Movement Selectivity and the Human Mirror System
Dinstein, Ilan   
New York University, New York, NY, United States

The broad goal of the proposed studies is to gain a better understanding of the human mirror system. Mirror neurons have been proposed to play a central role in the neural mechanisms of action understanding, imitation, empathy, and use of language. It is, therefore, of exceptional interest to study their distribution and function in humans. Mirror neurons are functionally unique in that they respond during both the observation and the execution of specific movements. Importantly, they, respond selectively to a preferred movement and not others. Mirror neurons are, therefore, expected to exist in cortical areas that exhibit movement selective fMRI responses for observed and executed movements. In this proposal the applicant describes two new experimental fMRI protocols for identifying such areas.
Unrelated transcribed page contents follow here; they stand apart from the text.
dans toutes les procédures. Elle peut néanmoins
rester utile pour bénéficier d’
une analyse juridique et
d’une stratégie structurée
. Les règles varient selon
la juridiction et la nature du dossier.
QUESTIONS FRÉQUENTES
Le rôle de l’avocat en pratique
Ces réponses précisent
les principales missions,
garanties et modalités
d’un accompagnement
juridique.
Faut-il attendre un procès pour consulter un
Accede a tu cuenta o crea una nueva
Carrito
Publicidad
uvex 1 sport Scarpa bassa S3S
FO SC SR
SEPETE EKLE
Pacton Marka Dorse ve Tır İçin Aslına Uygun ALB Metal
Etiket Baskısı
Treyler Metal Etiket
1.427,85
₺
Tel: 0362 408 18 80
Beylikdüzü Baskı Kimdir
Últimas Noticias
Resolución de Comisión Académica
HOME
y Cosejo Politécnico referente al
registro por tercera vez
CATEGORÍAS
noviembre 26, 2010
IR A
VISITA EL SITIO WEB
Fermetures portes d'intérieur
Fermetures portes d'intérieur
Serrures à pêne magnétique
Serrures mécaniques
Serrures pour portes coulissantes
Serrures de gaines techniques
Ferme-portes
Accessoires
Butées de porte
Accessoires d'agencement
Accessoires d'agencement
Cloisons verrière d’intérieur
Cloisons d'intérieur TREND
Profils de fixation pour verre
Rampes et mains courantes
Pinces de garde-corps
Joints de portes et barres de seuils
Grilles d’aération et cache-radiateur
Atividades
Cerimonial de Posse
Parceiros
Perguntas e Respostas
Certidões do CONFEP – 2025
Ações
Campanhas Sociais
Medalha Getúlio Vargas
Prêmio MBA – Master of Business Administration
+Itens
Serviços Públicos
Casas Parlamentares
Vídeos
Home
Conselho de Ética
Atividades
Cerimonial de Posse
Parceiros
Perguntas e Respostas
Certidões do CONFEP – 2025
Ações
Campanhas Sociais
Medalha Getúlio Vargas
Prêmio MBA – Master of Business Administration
The first experimental protocol utilizes an fMRI adaptation approach and the second utilizes a multivariate pattern classification approach. Subjects will play the rock paper scissors game against a virtual opponent while being scanned. They will observe and execute the game movements repeatedly over many trials. To assess movement selective adaptation in the first experiment, responses on trials where observed or executed movements were repeated will be compared with trials where they were not. In the second experiment each observed and executed movement will be classified with its fMRI spatial response pattern and classification accuracy will be used to assess underlying movement selectivity of the examined cortical areas. Subjects will also participate in variants of the imitation and movement observation experiments previously used to localize candidate mirror areas. Results from these four independent methodologies for localizing candidate mirror areas will be compared to reveal a clearer picture of the human mirror system. In a final study all four methodologies will be employed to assess mirror system function in autistic individuals and matched controls. This study will test the hypothesis that dysfunctions of mirror neurons may be the underlying cause of multiple autistic symptoms. The proposed studies will lead to improved diagnostic, prognostic, and therapeutic procedures for autism as well as for other disorders including schizophrenia and psychopathy, which have also been linked with mirror system dysfunctions.